For Mr. Stubbs was taking his holiday, and Mr. Stubbs was troubled with a threatened fit of the gout, and do with the sound of the children's racket and bustle he simply could not. He was often threatened with the gout, though the threatenings seldom came to anything more than temper. So, whilst they were at Brighton, Mrs. Stubbs--who was as good a wife as she was a mother--devoted herself to him, and left the children to take care of themselves a good deal.

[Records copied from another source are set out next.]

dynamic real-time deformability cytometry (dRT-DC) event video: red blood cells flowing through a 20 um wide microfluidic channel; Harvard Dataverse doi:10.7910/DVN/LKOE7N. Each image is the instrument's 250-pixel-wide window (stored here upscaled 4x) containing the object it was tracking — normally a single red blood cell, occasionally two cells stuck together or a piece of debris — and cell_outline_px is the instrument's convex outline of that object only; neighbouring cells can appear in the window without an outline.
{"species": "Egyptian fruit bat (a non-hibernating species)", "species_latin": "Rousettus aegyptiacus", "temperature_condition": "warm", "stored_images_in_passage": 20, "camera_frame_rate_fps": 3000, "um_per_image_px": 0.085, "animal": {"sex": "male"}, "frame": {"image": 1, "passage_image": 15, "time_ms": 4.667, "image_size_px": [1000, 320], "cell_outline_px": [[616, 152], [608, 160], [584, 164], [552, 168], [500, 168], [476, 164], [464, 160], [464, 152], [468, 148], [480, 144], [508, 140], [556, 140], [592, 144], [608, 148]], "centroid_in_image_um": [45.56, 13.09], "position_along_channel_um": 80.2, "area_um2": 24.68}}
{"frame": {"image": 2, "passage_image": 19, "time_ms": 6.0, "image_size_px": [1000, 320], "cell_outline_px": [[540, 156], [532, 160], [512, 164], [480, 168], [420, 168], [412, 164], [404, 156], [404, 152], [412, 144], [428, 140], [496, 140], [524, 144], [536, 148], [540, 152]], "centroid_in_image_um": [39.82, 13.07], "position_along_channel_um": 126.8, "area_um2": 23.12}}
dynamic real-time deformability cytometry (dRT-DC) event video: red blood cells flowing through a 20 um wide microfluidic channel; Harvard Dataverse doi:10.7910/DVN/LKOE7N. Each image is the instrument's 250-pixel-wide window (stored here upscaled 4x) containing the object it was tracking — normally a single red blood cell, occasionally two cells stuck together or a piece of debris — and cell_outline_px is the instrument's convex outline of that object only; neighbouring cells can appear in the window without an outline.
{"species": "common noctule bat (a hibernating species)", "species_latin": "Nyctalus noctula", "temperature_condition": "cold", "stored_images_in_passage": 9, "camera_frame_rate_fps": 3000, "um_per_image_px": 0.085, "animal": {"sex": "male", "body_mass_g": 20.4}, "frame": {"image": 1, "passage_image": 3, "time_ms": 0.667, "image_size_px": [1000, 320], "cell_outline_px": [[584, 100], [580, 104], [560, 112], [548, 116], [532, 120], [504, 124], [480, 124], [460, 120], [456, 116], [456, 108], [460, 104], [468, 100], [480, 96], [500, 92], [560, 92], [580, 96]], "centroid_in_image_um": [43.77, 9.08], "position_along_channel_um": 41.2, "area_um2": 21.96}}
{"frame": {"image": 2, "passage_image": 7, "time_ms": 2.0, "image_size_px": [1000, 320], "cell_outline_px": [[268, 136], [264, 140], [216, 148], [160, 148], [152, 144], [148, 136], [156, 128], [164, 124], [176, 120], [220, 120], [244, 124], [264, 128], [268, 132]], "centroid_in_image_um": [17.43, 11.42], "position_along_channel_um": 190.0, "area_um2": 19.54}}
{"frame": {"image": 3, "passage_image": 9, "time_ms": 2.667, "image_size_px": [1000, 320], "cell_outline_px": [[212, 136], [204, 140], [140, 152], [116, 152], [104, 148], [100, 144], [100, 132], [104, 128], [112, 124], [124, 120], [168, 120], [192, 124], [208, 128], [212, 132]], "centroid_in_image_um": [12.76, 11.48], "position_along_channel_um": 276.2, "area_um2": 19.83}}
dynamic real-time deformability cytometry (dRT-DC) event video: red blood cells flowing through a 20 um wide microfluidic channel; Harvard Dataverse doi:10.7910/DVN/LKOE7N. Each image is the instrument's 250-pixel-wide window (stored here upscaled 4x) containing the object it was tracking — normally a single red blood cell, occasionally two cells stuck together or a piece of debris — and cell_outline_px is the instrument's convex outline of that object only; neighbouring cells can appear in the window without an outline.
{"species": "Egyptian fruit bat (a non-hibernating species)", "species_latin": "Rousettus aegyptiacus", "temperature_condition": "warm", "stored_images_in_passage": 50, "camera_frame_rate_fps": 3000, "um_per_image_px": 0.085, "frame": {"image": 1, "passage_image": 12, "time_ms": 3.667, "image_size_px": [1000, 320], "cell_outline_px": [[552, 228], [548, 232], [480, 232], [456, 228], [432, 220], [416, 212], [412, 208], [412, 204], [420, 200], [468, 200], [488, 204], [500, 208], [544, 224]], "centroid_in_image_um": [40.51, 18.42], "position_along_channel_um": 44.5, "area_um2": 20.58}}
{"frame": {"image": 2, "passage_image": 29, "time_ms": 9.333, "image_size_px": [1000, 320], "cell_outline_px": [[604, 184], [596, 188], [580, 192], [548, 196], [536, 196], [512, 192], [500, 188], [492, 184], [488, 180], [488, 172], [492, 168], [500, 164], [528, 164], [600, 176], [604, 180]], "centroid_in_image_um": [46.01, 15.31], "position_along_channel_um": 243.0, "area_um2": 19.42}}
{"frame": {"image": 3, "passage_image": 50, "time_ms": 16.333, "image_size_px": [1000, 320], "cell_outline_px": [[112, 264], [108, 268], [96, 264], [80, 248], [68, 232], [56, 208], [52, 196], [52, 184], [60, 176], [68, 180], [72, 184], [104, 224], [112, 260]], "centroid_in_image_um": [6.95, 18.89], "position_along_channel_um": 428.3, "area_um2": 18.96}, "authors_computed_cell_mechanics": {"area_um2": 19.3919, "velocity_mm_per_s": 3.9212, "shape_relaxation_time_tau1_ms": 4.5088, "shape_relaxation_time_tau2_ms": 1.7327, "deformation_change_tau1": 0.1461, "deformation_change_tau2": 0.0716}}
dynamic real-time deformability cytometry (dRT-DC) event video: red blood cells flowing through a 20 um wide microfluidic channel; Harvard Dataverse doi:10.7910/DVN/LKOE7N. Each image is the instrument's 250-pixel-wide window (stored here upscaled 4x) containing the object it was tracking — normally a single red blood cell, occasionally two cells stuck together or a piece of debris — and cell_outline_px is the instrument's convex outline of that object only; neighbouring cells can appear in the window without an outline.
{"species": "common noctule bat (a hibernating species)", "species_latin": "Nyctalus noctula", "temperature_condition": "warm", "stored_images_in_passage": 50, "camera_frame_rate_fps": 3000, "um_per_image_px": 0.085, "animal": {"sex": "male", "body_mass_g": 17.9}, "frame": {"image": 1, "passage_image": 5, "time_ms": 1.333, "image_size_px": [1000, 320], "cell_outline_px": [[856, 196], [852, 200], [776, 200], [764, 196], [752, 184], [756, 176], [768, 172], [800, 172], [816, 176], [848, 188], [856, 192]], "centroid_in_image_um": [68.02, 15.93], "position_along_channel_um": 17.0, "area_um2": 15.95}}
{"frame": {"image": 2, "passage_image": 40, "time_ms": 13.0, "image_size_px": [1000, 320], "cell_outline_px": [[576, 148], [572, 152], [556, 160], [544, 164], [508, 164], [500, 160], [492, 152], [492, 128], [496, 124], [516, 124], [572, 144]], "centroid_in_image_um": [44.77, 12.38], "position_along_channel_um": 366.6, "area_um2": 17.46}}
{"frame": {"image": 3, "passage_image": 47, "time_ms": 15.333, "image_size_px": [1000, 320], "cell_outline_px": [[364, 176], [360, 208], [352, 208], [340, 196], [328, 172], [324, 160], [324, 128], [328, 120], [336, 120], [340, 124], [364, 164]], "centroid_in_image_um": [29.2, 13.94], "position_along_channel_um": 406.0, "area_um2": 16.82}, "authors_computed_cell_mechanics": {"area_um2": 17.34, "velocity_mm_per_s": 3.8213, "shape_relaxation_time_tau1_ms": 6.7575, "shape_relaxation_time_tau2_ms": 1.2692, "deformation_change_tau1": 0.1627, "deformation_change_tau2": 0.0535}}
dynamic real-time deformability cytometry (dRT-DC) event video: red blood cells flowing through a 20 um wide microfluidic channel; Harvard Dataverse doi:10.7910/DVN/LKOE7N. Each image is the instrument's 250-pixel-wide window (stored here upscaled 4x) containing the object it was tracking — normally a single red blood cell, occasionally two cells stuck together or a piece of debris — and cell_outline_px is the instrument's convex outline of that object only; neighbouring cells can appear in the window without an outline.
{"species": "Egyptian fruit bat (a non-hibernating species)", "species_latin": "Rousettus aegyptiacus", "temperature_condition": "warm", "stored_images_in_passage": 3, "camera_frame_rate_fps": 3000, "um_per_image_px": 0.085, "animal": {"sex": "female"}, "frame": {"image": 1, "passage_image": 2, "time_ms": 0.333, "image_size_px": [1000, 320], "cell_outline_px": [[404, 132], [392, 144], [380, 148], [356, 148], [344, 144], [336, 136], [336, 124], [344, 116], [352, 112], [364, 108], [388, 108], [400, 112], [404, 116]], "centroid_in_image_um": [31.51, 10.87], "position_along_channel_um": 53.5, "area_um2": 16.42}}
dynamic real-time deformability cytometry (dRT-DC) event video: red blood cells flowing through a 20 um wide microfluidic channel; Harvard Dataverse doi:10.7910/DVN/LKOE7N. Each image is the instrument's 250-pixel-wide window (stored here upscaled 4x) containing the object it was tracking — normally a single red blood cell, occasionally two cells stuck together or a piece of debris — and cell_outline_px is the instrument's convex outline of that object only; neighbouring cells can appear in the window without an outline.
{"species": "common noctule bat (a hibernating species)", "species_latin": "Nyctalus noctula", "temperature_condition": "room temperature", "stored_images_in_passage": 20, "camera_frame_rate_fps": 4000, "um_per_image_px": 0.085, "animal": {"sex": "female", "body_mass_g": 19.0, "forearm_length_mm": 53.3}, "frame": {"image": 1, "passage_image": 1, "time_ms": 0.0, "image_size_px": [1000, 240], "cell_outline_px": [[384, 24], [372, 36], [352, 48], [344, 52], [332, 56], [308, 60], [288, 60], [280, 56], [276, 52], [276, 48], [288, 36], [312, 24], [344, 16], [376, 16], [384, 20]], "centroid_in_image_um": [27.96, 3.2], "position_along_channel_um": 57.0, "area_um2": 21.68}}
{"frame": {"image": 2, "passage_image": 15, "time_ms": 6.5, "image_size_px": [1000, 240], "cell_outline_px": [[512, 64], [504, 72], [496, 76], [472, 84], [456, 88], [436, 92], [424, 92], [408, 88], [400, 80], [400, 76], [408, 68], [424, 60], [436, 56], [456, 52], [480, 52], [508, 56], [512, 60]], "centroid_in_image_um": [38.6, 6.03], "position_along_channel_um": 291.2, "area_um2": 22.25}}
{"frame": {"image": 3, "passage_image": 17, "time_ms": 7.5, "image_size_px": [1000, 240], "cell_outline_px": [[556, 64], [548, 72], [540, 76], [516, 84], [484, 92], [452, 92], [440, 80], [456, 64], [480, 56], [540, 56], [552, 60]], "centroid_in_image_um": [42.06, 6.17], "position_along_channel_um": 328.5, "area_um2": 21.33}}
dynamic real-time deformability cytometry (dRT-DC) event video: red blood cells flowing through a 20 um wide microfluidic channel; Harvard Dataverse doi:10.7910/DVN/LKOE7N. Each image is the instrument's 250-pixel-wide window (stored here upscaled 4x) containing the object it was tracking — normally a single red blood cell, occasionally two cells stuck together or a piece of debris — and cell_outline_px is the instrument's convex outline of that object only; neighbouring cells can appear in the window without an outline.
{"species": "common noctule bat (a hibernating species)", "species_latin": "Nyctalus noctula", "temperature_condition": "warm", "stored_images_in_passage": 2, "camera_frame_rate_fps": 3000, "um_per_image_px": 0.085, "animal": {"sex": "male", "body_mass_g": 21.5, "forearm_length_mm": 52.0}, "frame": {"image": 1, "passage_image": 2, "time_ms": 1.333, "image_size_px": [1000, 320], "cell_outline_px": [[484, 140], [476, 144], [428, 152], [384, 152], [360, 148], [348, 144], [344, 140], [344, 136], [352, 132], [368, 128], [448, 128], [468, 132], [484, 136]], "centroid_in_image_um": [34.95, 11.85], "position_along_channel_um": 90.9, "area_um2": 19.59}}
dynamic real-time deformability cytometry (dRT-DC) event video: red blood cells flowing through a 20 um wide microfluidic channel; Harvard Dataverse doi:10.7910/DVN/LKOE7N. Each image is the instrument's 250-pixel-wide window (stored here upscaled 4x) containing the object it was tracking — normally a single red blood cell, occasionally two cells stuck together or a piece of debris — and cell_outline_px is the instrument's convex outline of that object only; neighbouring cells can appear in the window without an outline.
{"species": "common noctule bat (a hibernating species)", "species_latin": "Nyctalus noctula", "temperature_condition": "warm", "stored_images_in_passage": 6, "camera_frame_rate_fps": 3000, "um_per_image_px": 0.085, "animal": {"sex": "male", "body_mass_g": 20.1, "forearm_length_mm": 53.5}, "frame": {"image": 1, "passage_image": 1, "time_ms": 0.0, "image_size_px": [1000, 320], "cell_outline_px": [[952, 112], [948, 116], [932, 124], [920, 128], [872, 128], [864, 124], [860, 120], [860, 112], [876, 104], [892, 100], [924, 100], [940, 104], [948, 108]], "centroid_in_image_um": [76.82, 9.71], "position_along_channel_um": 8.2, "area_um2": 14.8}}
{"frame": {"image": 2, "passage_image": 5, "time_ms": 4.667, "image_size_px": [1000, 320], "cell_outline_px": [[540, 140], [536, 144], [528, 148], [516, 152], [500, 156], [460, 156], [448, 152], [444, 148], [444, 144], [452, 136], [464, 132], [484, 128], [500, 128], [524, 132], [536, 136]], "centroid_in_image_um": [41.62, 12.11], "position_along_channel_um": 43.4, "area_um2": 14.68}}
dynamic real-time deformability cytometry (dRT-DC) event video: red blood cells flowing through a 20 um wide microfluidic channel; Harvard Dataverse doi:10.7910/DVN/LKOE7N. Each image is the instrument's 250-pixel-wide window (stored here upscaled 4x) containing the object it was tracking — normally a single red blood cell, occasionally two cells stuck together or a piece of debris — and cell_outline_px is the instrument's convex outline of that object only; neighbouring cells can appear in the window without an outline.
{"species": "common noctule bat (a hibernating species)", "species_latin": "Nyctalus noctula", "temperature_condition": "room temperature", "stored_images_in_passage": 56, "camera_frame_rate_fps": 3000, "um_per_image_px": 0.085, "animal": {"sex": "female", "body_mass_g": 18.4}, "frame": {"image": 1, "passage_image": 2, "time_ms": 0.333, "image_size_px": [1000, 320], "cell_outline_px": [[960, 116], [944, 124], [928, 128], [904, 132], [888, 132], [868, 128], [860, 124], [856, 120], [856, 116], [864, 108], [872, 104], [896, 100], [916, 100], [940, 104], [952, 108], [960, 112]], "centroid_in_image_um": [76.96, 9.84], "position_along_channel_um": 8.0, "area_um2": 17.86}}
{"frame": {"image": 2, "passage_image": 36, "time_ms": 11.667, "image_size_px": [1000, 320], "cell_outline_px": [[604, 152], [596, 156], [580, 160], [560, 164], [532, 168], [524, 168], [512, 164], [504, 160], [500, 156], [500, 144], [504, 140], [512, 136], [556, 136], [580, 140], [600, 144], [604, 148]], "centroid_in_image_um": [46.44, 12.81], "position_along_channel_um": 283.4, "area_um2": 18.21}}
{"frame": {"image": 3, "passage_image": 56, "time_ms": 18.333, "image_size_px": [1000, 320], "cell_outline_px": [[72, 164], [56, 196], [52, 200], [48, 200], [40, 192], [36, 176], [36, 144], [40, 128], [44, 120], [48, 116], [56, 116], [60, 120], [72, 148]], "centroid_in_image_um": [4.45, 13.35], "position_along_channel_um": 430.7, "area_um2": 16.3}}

Their life was naturally quite a different one to what it was in town. They had a furnished house in which they slept and took their meals, but which at other times they did not much affect--they had early dinner there, and a high tea at seven o'clock, at which they all ate like ravenous wolves, Sarah amongst the number. This was a very happy, free-and-easy meal; for, though Mr. and Mrs. Stubbs joined in the early dinner, and called it lunch, they did not go in for the high tea but invariably went to the Grand Hotel and had dinner there.

Oh, what happy, happy days they were! There was the early run out on the Parade or the Sea Wall before breakfast; then the delicious seaside breakfast, with fresh whitings every morning. There was the daily dip in the sea, and the daily donkey ride or goat-chaise drive. There was the ever new and delightful shingle, on which they played and skipped, and dug and delved to their hearts' content. There were the niggers, and the blind man who sang to his own accompaniment on a sort of hand-organ, and wore a smart blue necktie, and a flower in his button-hole. There was a sweet little child, too, wearing a big sun-bonnet, whom they used to watch for every morning, who came with toddling three-year-old gravity with a penny for the niggers, to the infinite amusement of the bystanders.

"Here, black man."

"Thank you, my little Snowdrop," was the invariable reply of the nigger minstrel; and then the little wee "Snowdrop" would make a stately bow. The nigger would take off his hat with a bow to match it, and the little scene was over till the morrow.